__Brief A__. Change "integer factors" to "whole-number factors" in the passage of the thread below that starts with the words "I'm thinking that" and ends with "make it work.", then write out that passage.

__Selection__.
* * * * * * *

From the thread Grid patterns, you posted that in >>6561

I'm thinking that we generate Nc in (e, 1). We then know that N and c are integer factors of Nc.

That should mean that N is a factor in a[N + 1 - t] and that c is a factor in a[c + 1 - t]. However I'm struggling to actually make it work.

Take the example a=7, b=37. c=259. big N = 114.

We generate Nc in (e, 1) which is {3:1:29769:243:29526:30014} which is at t = 121.

Then 114 should be a factor in a[114 + 1 - 121] and 259 again in a[259 + 1 - 121]. Neither are.

The cell for a[114 + 1 - 121] is {3:1:51:-11:62:42} and for a[259 + 1 - 121] has cell {3:1:39201:279:38922:39482}.

This lead me to think it only applies to prime factors of a[t] which lead me to factorize 114 to test. 114 = 2*3*19.

So this means a[2 + 1 - 121], a[3 + 1 - 121] and a[19 + 1 - 121] should have 2, 3 and 19 as factors.

It holds true for a[2 + 1 - 121], but not for a[3 + 1 - 121] or a[19 + 1 - 121].

What I'm wondering is if I've misunderstood it or I'm applying it wrongly. My initial though when using it was that when p is less than t, we enter negative x space, but you've stated earlier that we should be afraid of that.

Of course if anyone else knows I'd love a reply. I can't quite grasp how this is supposed to work.

>>6964

Unless you made a mistake and in reality it is a[p - (t + 1)] in which case it appears to hold.

>>6965

I'm chalking this one up to one of VQCs' happy mistakes. It appears to hold fine for a[p - (t + 1)] (or a[p - t - 1] depending on how you want to look at it).

>>6774

Product of Big N and c are important, as it combined with the "other" value of c from (e, 1) will give us some extra information. This combined with -f and the locations of c will somehow lead us to x for an, a(n-1). Does this mean we want to find x for either of them, both?

* * * * * * *

__Record set__.

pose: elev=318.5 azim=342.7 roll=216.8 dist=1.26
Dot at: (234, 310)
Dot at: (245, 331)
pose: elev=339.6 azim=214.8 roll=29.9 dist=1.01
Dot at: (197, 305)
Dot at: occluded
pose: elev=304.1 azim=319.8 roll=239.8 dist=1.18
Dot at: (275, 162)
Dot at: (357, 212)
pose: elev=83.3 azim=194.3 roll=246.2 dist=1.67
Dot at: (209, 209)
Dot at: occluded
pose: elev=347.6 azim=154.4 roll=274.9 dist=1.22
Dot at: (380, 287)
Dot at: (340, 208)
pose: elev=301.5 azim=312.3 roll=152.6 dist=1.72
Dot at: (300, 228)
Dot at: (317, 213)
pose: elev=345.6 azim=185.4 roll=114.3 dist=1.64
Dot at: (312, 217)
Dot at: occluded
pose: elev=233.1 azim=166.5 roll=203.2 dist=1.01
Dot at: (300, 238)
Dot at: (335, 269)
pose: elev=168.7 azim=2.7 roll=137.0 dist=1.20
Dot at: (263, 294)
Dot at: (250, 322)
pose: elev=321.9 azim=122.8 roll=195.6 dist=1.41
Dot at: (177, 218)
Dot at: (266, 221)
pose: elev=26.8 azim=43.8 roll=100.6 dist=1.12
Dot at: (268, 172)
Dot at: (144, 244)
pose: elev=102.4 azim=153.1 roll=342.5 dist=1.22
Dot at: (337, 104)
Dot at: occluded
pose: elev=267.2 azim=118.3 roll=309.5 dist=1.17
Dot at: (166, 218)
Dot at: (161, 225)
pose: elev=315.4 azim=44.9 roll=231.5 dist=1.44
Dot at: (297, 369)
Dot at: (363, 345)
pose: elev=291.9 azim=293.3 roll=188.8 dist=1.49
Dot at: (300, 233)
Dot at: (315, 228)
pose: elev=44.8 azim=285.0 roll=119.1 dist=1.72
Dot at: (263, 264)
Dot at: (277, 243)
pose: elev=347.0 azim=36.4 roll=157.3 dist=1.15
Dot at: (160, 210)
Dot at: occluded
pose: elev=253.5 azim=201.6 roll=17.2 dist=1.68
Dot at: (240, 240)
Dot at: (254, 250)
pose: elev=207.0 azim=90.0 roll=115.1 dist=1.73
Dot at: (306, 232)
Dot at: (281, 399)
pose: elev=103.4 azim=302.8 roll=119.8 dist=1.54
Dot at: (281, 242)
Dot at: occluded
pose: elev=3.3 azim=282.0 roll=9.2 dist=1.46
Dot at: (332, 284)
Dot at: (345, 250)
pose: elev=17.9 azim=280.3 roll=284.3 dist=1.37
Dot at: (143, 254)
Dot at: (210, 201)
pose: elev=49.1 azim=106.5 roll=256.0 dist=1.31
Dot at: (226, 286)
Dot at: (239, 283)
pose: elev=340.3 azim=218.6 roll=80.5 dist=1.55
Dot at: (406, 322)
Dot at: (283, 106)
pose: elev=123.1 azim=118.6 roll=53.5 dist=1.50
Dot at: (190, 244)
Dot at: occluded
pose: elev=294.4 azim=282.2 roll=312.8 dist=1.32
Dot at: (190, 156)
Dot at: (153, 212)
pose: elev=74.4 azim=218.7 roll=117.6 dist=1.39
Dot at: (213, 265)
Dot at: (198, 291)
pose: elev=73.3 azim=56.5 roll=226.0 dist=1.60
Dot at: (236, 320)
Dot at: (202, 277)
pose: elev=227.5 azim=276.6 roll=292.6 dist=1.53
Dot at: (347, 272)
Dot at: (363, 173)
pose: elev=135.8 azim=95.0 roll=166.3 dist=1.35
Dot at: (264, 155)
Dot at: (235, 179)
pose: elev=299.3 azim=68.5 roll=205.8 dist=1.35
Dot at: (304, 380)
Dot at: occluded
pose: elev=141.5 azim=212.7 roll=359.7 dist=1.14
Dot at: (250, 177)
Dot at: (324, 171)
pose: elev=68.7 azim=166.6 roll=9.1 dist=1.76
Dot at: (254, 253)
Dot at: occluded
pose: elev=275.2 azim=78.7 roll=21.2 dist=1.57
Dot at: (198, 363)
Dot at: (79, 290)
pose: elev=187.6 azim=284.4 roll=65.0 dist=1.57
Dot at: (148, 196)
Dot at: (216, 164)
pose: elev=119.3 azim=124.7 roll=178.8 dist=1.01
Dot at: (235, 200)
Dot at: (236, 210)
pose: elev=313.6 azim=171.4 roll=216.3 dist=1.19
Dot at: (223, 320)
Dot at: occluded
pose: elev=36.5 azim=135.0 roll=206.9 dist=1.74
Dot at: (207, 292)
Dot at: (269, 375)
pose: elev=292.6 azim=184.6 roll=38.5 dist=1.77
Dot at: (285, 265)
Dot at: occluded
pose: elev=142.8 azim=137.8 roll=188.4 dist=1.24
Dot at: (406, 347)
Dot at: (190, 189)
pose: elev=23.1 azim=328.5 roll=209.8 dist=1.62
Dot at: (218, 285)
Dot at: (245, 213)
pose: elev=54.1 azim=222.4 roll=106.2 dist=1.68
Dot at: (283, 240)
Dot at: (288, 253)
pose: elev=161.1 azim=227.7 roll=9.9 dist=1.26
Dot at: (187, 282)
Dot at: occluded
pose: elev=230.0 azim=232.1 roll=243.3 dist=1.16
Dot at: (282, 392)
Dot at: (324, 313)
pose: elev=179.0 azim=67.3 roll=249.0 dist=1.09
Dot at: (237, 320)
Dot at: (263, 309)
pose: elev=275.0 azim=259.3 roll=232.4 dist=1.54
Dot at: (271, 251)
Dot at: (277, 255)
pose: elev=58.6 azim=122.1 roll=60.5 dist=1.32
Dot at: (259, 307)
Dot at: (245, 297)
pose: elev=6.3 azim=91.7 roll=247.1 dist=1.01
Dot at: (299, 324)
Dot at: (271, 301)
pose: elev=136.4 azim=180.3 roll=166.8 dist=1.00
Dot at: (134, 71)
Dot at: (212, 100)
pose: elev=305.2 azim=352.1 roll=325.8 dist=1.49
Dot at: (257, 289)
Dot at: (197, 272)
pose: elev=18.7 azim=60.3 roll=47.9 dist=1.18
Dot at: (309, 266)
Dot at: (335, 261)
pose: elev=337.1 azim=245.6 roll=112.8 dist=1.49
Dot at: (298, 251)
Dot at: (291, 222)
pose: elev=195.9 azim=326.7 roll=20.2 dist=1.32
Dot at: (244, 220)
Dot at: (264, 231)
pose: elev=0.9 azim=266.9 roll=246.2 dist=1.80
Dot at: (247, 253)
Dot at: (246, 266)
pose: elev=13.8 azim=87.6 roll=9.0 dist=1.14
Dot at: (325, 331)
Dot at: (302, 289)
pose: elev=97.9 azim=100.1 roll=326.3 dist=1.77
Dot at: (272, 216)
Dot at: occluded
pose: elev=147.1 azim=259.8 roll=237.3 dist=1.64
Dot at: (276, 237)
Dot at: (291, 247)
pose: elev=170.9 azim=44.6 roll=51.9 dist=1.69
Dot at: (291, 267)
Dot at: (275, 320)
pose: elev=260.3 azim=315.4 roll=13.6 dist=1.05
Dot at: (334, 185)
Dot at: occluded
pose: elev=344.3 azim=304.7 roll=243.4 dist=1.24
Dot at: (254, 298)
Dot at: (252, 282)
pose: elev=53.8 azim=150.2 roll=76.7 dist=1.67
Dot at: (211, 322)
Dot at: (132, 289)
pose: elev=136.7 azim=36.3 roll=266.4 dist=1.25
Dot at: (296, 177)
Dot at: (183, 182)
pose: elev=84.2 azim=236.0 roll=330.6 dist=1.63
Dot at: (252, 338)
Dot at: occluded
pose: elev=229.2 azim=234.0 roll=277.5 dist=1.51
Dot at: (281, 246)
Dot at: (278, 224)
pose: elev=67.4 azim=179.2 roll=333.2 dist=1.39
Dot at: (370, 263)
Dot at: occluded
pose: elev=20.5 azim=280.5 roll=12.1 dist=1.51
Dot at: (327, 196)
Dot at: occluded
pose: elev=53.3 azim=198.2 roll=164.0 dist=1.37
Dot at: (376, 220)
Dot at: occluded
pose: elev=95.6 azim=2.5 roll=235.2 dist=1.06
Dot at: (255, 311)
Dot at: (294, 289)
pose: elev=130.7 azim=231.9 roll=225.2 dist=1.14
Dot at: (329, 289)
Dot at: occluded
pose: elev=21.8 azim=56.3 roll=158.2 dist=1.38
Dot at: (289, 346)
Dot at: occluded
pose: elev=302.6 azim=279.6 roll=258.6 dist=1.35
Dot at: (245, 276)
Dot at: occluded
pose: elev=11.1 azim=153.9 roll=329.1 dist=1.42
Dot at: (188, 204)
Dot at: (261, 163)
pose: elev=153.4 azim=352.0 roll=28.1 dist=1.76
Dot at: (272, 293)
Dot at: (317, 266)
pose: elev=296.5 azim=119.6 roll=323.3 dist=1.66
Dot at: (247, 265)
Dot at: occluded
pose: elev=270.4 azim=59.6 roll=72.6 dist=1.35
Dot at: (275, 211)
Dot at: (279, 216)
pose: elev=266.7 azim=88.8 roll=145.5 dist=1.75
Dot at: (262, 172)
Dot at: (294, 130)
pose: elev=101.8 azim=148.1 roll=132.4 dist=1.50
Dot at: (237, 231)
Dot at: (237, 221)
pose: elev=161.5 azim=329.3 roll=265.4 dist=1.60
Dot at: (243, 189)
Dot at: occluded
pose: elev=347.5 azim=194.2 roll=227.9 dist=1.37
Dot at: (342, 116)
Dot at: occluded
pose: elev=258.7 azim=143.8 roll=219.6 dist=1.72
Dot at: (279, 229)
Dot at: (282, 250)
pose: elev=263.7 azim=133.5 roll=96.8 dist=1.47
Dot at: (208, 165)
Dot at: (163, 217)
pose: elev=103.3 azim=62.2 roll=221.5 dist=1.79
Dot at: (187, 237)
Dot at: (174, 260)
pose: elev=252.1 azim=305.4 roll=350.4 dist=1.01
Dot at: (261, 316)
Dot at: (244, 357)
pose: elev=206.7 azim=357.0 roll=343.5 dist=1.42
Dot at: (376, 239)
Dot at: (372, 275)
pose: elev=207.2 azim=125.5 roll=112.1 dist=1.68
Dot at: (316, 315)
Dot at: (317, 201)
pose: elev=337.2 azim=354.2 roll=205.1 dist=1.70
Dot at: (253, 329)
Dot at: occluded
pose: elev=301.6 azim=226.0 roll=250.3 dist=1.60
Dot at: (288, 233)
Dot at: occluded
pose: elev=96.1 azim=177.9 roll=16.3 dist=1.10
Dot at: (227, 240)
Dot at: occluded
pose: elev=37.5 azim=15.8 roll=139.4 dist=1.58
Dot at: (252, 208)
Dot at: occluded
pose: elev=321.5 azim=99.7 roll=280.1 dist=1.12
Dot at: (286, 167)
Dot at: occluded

* * * * * * *

__Brief B__. Copy the records from the line containing "pose: elev=97.9 azim=100.1" through the line containing "Dot at: (252, 282)".

__Problem solution A__.
I'm thinking that we generate Nc in (e, 1). We then know that N and c are whole-number factors of Nc.

That should mean that N is a factor in a[N + 1 - t] and that c is a factor in a[c + 1 - t]. However I'm struggling to actually make it work.

__Problem solution B__.
pose: elev=97.9 azim=100.1 roll=326.3 dist=1.77
Dot at: (272, 216)
Dot at: occluded
pose: elev=147.1 azim=259.8 roll=237.3 dist=1.64
Dot at: (276, 237)
Dot at: (291, 247)
pose: elev=170.9 azim=44.6 roll=51.9 dist=1.69
Dot at: (291, 267)
Dot at: (275, 320)
pose: elev=260.3 azim=315.4 roll=13.6 dist=1.05
Dot at: (334, 185)
Dot at: occluded
pose: elev=344.3 azim=304.7 roll=243.4 dist=1.24
Dot at: (254, 298)
Dot at: (252, 282)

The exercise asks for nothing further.